From NPCI’s perspective, ‘non-profit’ tag makes sense because an open market may also lead to capitalist and profit concerns of private players over-riding the government’s objectives of encouraging digital payments and financial inclusion at free or affordable costs for all citizens.
But, NPCI still has some ground to clear for a larger global acceptance, especially for UPI and RuPay. “How many countries issue RuPay cards? In India, you can build a majority product with government backing, but you have to let private players come in to be able to build that global scale,” said a senior payments expert, who did not want to be named.

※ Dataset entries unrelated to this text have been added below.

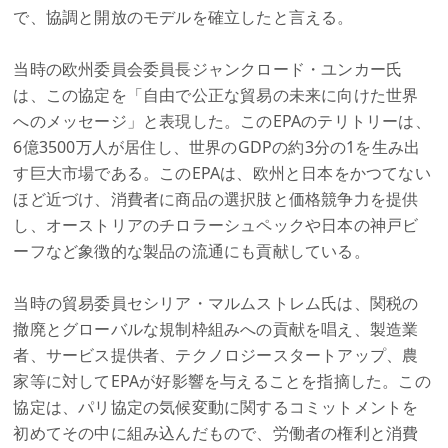
で、協調と開放のモデルを確立したと言える。
当時の欧州委員会委員長ジャンクロード・ユンカー氏
は、この協定を「自由で公正な貿易の未来に向けた世界
へのメッセージ」と表現した。このEPAのテリトリーは、
6億3500万人が居住し、世界のGDPの約3分の1を生み出
す巨大市場である。このEPAは、欧州と日本をかつてない
ほど近づけ、消費者に商品の選択肢と価格競争力を提供
し、オーストリアのチロラーシュペックや日本の神戸ビ
ーフなど象徴的な製品の流通にも貢献している。
当時の貿易委員セシリア・マルムストレム氏は、関税の
撤廃とグローバルな規制枠組みへの貢献を唱え、製造業
者、サービス提供者、テクノロジースタートアップ、農
家等に対してEPAが好影響を与えることを指摘した。この
協定は、パリ協定の気候変動に関するコミットメントを
初めてその中に組み込んだもので、労働者の権利と消費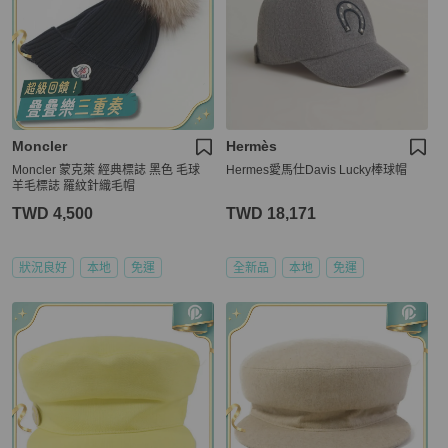
Moncler
Hermès
Moncler 蒙克萊 經典標誌 黑色 毛球
Hermes愛馬仕Davis Lucky棒球帽
羊毛標誌 羅紋針織毛帽
TWD 4,500
TWD 18,171
狀況良好
本地
免運
全新品
本地
免運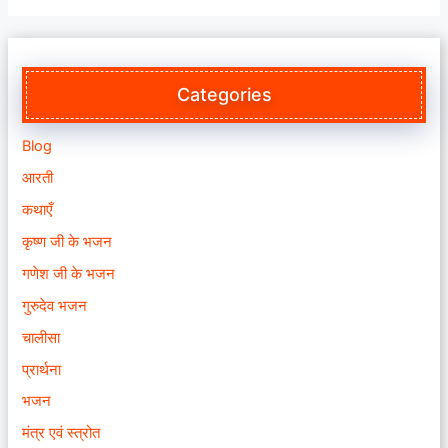
Categories
Blog
आरती
कथाएँ
कृष्ण जी के भजन
गणेश जी के भजन
गुरुदेव भजन
चालीसा
प्रार्थना
भजन
मंत्र एवं स्त्रोत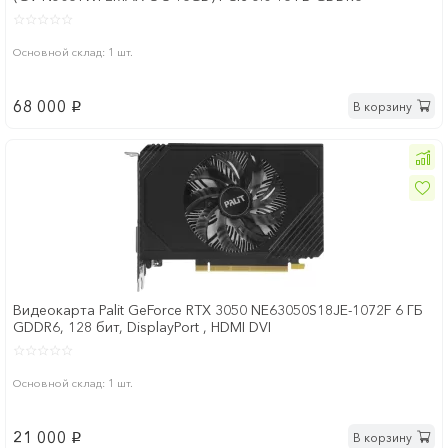
Основной склад: 1 шт.
68 000
В корзину
p
Видеокарта Palit GeForce RTX 3050 NE63050S18JE-1072F 6 ГБ
GDDR6, 128 бит, DisplayPort , HDMI DVI
Основной склад: 1 шт.
21 000
В корзину
p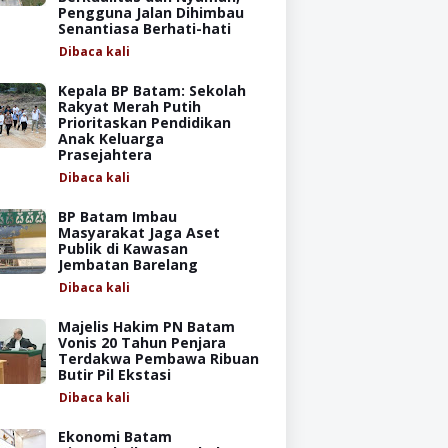
Pengguna Jalan Dihimbau
Senantiasa Berhati-hati
Dibaca
kali
Kepala BP Batam: Sekolah
Rakyat Merah Putih
Prioritaskan Pendidikan
Anak Keluarga
Prasejahtera
Dibaca
kali
BP Batam Imbau
Masyarakat Jaga Aset
Publik di Kawasan
Jembatan Barelang
Dibaca
kali
Majelis Hakim PN Batam
Vonis 20 Tahun Penjara
Terdakwa Pembawa Ribuan
Butir Pil Ekstasi
Dibaca
kali
Ekonomi Batam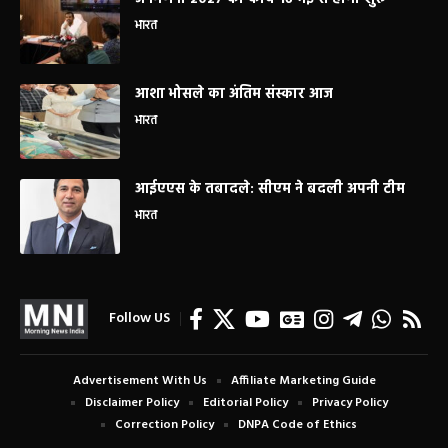
भारत
आशा भोसले का अंतिम संस्कार आज
भारत
आईएएस के तबादले: सीएम ने बदली अपनी टीम
भारत
Follow US
Advertisement With Us
Affiliate Marketing Guide
Disclaimer Policy
Editorial Policy
Privacy Policy
Correction Policy
DNPA Code of Ethics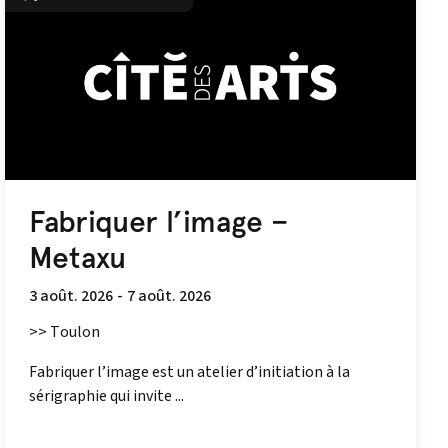
Fabriquer l’image –
Metaxu
3 août. 2026
-
7 août. 2026
>> Toulon
Fabriquer l’image est un atelier d’initiation à la
sérigraphie qui invite ...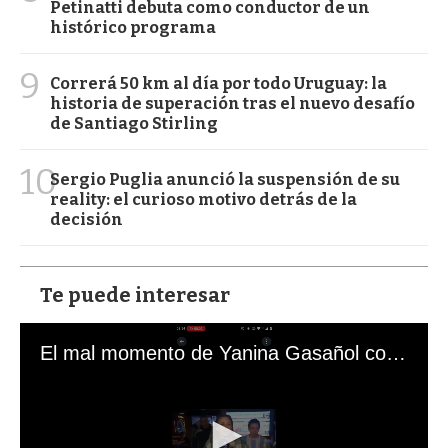
Petinatti debuta como conductor de un
histórico programa
9
Correrá 50 km al día por todo Uruguay: la
historia de superación tras el nuevo desafío
de Santiago Stirling
10
Sergio Puglia anunció la suspensión de su
reality: el curioso motivo detrás de la
decisión
Te puede interesar
El mal momento de Yanina Gasañol con un hincha argentino en "Subrayado"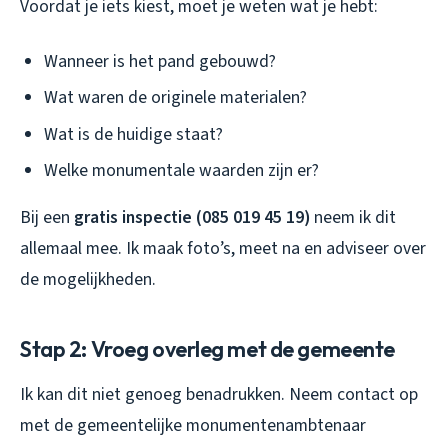
Voordat je iets kiest, moet je weten wat je hebt:
Wanneer is het pand gebouwd?
Wat waren de originele materialen?
Wat is de huidige staat?
Welke monumentale waarden zijn er?
Bij een
gratis inspectie (085 019 45 19)
neem ik dit
allemaal mee. Ik maak foto’s, meet na en adviseer over
de mogelijkheden.
Stap 2: Vroeg overleg met de gemeente
Ik kan dit niet genoeg benadrukken. Neem contact op
met de gemeentelijke monumentenambtenaar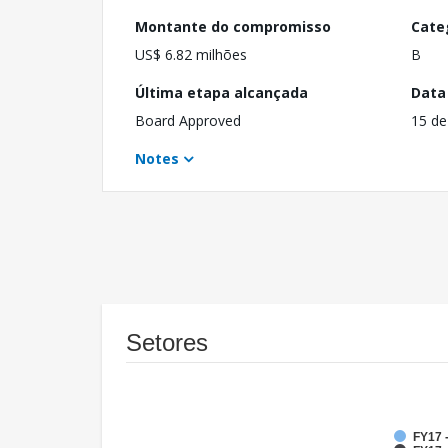
Montante do compromisso
Cate
US$ 6.82 milhões
B
Última etapa alcançada
Data
Board Approved
15 de
Notes
Setores
FY17 -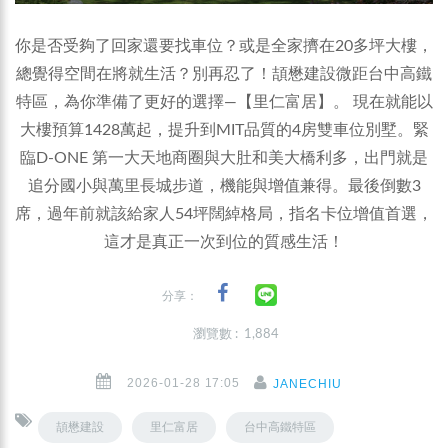
你是否受夠了回家還要找車位？或是全家擠在20多坪大樓，
總覺得空間在將就生活？別再忍了！頡懋建設微距台中高鐵
特區，為你準備了更好的選擇—【里仁富居】。 現在就能以
大樓預算1428萬起，提升到MIT品質的4房雙車位別墅。緊
臨D-ONE 第一大天地商圈與大肚和美大橋利多，出門就是
追分國小與萬里長城步道，機能與增值兼得。最後倒數3
席，過年前就該給家人54坪闊綽格局，指名卡位增值首選，
這才是真正一次到位的質感生活！
分享：
瀏覽數 : 1,884
2026-01-28 17:05
JANECHIU
頡懋建設
里仁富居
台中高鐵特區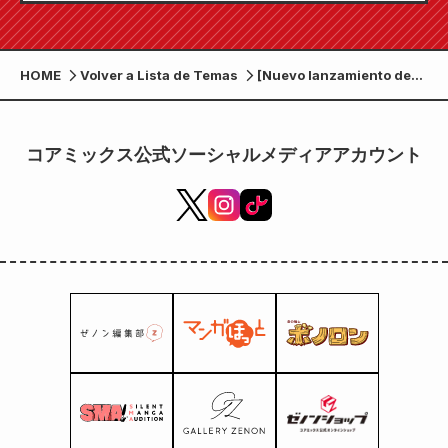
de julio!
HOME
Volver a Lista de Temas
[Nuevo lanzamiento de
Coamix] ¡Zenon Comics a
la venta el 7 de mayo
(jueves)!
コアミックス公式ソーシャルメディアアカウント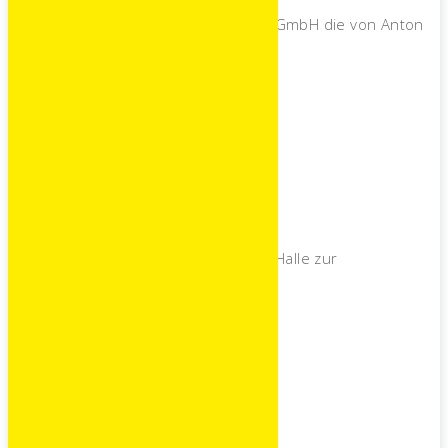
Das Unternehmen wird zur Peintner GmbH die von Anton
Peintner geleitet wird
2010
Neubau
Neubau einer fast 100 Meter langen Halle zur
Ziegelproduktion
2019
70 jähriges Bestehen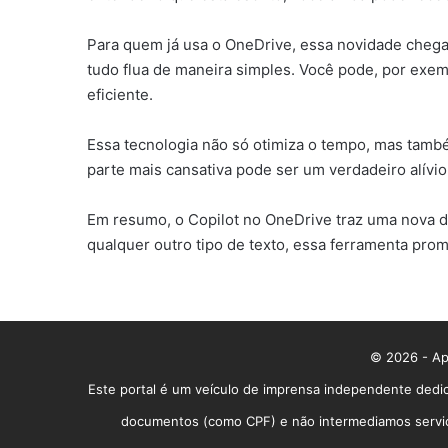
Para quem já usa o OneDrive, essa novidade chega
tudo flua de maneira simples. Você pode, por exem
eficiente.
Essa tecnologia não só otimiza o tempo, mas també
parte mais cansativa pode ser um verdadeiro alívio
Em resumo, o Copilot no OneDrive traz uma nova d
qualquer outro tipo de texto, essa ferramenta prom
© 2026 - App
Este portal é um veículo de imprensa independente dedic
documentos (como CPF) e não intermediamos serviços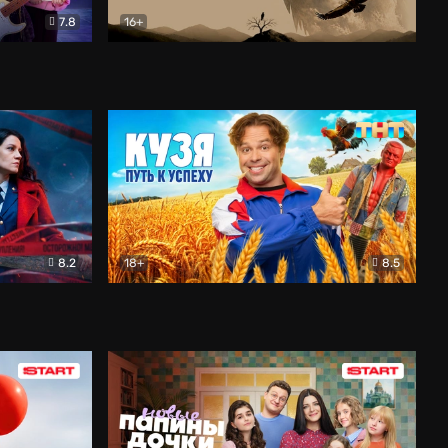
7.8
16+
ия
Птички
Документальный
8.2
18+
8.5
Детектив
Кузя. Путь к успеху
Комедия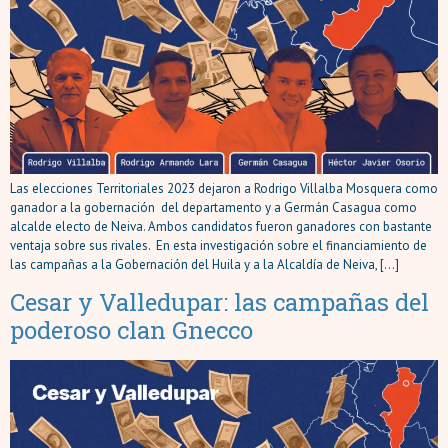
Las elecciones Territoriales 2023 dejaron a Rodrigo Villalba Mosquera como
ganador a la gobernación del departamento y a Germán Casagua como
alcalde electo de Neiva. Ambos candidatos fueron ganadores con bastante
ventaja sobre sus rivales. En esta investigación sobre el financiamiento de
las campañas a la Gobernación del Huila y a la Alcaldía de Neiva, […]
Cesar y Valledupar: las campañas del
poderoso clan Gnecco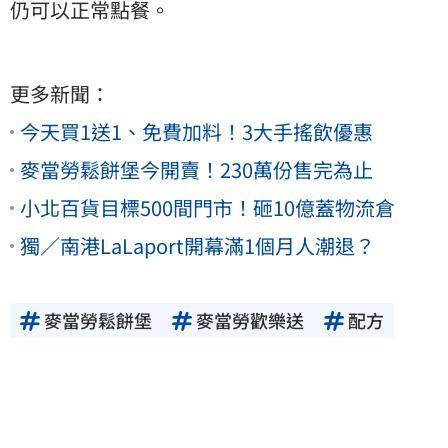
仍可以正常點餐。
更多新聞：
今天買1送1、免費加料！3大手搖飲優惠
麥當勞鬆餅堡今開賣！230萬份售完為止
小北百貨目標500間門市！砸10億蓋物流倉
獨／南港LaLaport開幕滿1個月人潮退？
麥當勞鬆餅堡
麥當勞歡樂送
配方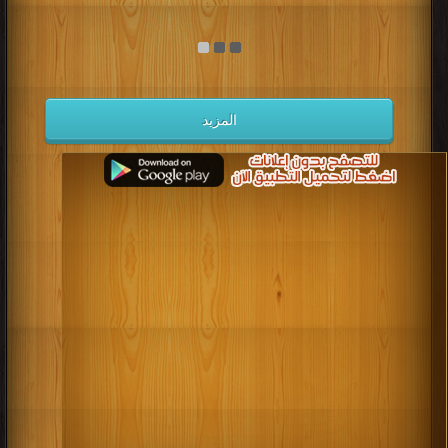
المزيد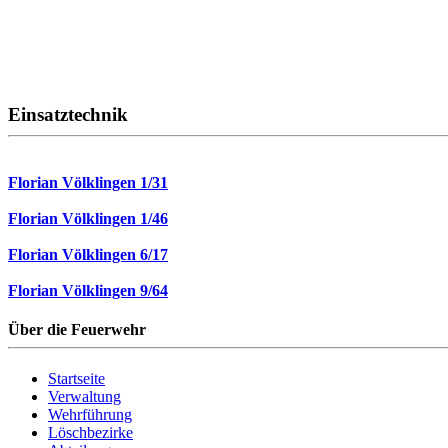
Einsatztechnik
Florian Völklingen 1/31
Florian Völklingen 1/46
Florian Völklingen 6/17
Florian Völklingen 9/64
Über die Feuerwehr
Startseite
Verwaltung
Wehrführung
Löschbezirke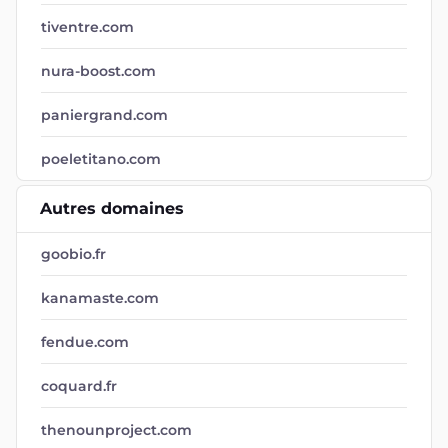
tiventre.com
nura-boost.com
paniergrand.com
poeletitano.com
Autres domaines
goobio.fr
kanamaste.com
fendue.com
coquard.fr
thenounproject.com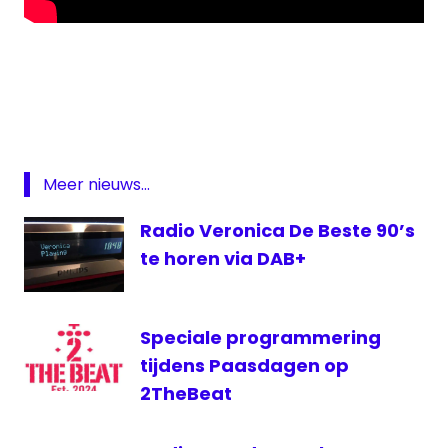
DAB
DAB
plus
digitale
radio
Meer nieuws...
JOE
Radio Veronica De Beste 90’s
Joe
70's
te horen via DAB+
Joe
80's
Speciale programmering
Sven
en
tijdens Paasdagen op
Anke
2TheBeat
themakanalen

RuPay has secured the third spot in terms of market share for debit cards-in-force. It is also looking to grow in the credit card market, by tying up with major bank and non-bank issuers. Adoption is being driven by benefits offered through value-added features such as linking of RuPay credit cards on UPI and issuance of RuPay prepaid forex cards overseas. About 25 per cent of all new credit card issuances are on the RuPay network. At present, of the over 30 crore UPI users, only 2.5-3.0 crore are credit card holders, even though 52 per cent of UPI customers are credit-active.
NPCI has grand plans such as to garner 10 per cent market share in monthly credit card spends, compared to the current 1 per cent share, which could translate to ₹1,300-1,500 crore of transactions.
Profitability conversations are then expected to arise once the government decides the NPCI has achieved or covered significant ground on its goals, garnered enough valuation (least $100 billion) and can be converted to a ‘Navratna’ and/or be listed on the exchanges.
If this is the end objective, perhaps some competition from India’s private sector could help – the way it worked for banks, power-generating companies and steel manufactures. Balasubramanian is confident that NPCI, too, will shed the benevolence tag. But may be over the next 10-20 years. “We aren’t there yet,” he believes.